In doing so, the agency says it stayed true to its basic framework, one that allows for flexibility and recognizes that the FDA’s mandate has never been to “eliminate risk” when it comes to medical devices. “Rather, FDA applies only the level of oversight necessary to establish a reasonable assurance of safety and effectiveness of devices,” the agency says in the report.

Specific improvements cited in the report include the following:
• The implementation of a clinical trials program to coordinate oversight of clinical studies of medical devices. The agency says it is making better use of statistical methods that allow for “shorter and smaller clinical trials.”
•A recalibration of the benefit-risk framework for the premarket review of devices, one that incorporates “patient preferences in evaluating the risks and benefits of a device.”
•Collaboration with others in the public and private sectors to promote the development of “regulatory science tools and real-world evidence for use in device development and assessment, as well as surveillance of the real-world performance of medical devices.”

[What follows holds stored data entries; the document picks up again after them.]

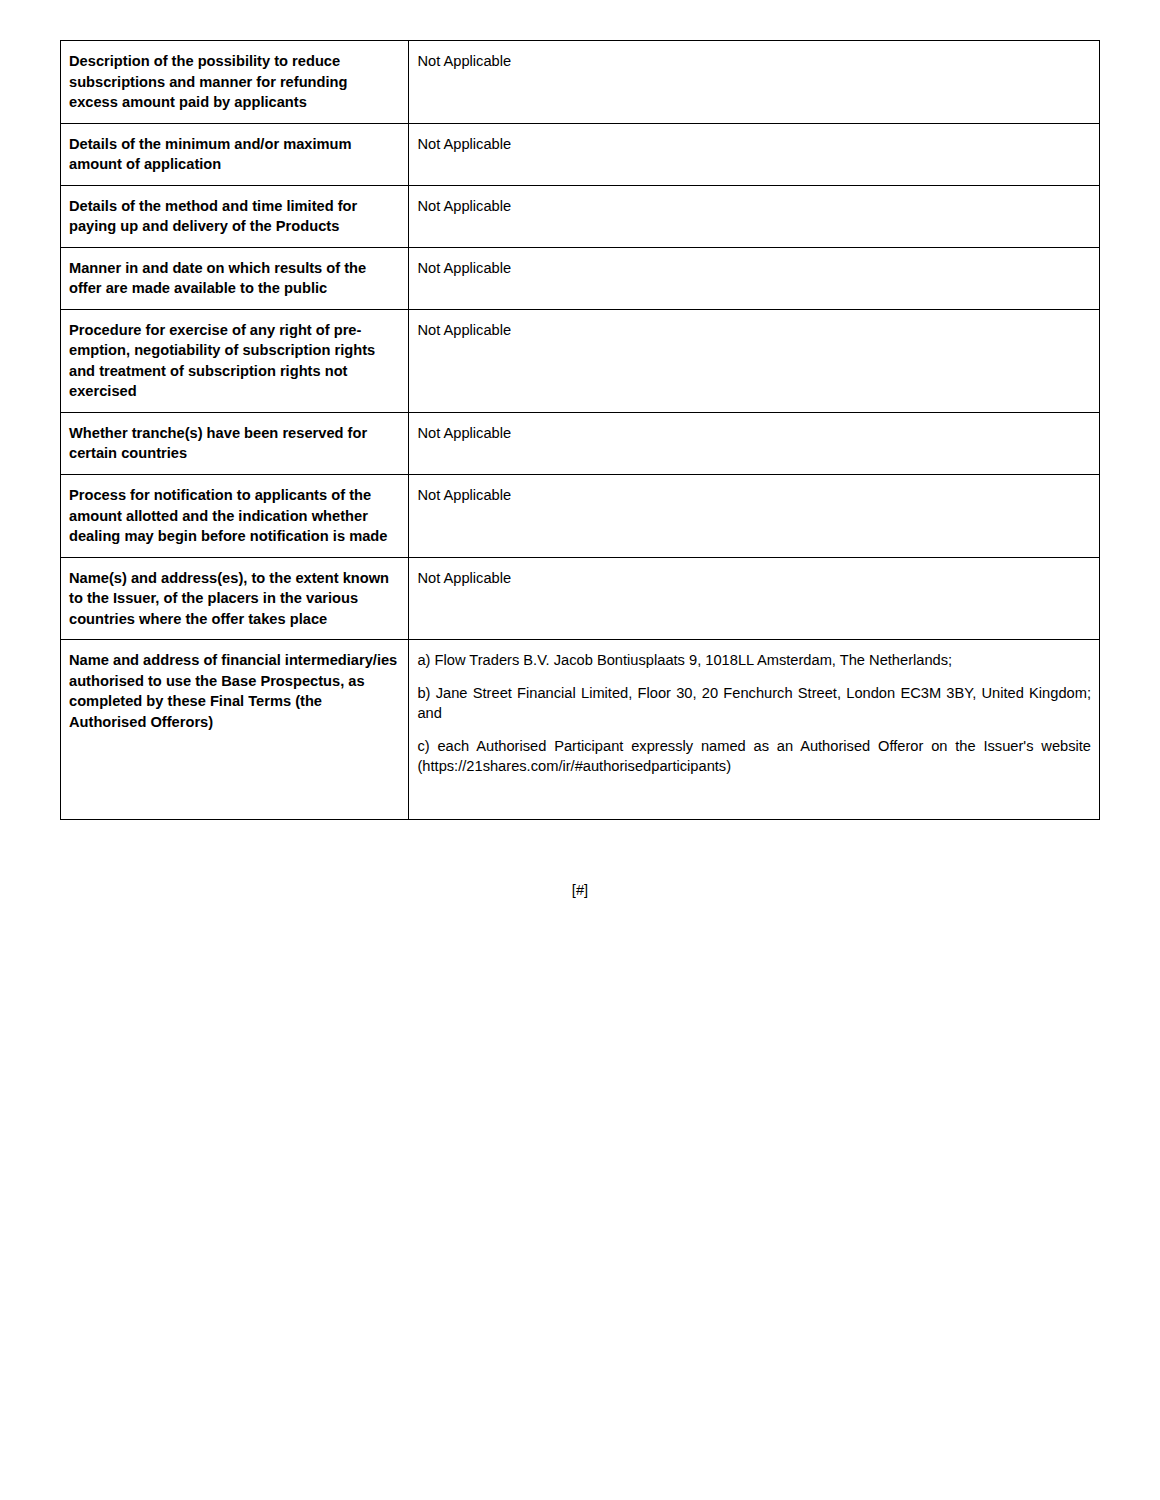| Description of the possibility to reduce subscriptions and manner for refunding excess amount paid by applicants | Not Applicable |
| Details of the minimum and/or maximum amount of application | Not Applicable |
| Details of the method and time limited for paying up and delivery of the Products | Not Applicable |
| Manner in and date on which results of the offer are made available to the public | Not Applicable |
| Procedure for exercise of any right of pre-emption, negotiability of subscription rights and treatment of subscription rights not exercised | Not Applicable |
| Whether tranche(s) have been reserved for certain countries | Not Applicable |
| Process for notification to applicants of the amount allotted and the indication whether dealing may begin before notification is made | Not Applicable |
| Name(s) and address(es), to the extent known to the Issuer, of the placers in the various countries where the offer takes place | Not Applicable |
| Name and address of financial intermediary/ies authorised to use the Base Prospectus, as completed by these Final Terms (the Authorised Offerors) | a) Flow Traders B.V. Jacob Bontiusplaats 9, 1018LL Amsterdam, The Netherlands; b) Jane Street Financial Limited, Floor 30, 20 Fenchurch Street, London EC3M 3BY, United Kingdom; and c) each Authorised Participant expressly named as an Authorised Offeror on the Issuer's website (https://21shares.com/ir/#authorisedparticipants) |
[#]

•A commitment to oversight that keeps pace with “rapidly evolving new technologies, including mobile medical apps and other health information technology (IT), companion diagnostics, and next generation sequencing tests.”

In detailing its performance on review times, the agency cites several examples. One of them deals with 510(k) submissions, which refer to a type of application dealing with Class II and Class I medical devices, moderate and low-risk categories respectively. “In fiscal year (FY) 2010, it took 132 days for a total time to a decision on a 510(k),” the report says. “By FY 2014, total time had dropped by 13 percent to about 115 days.”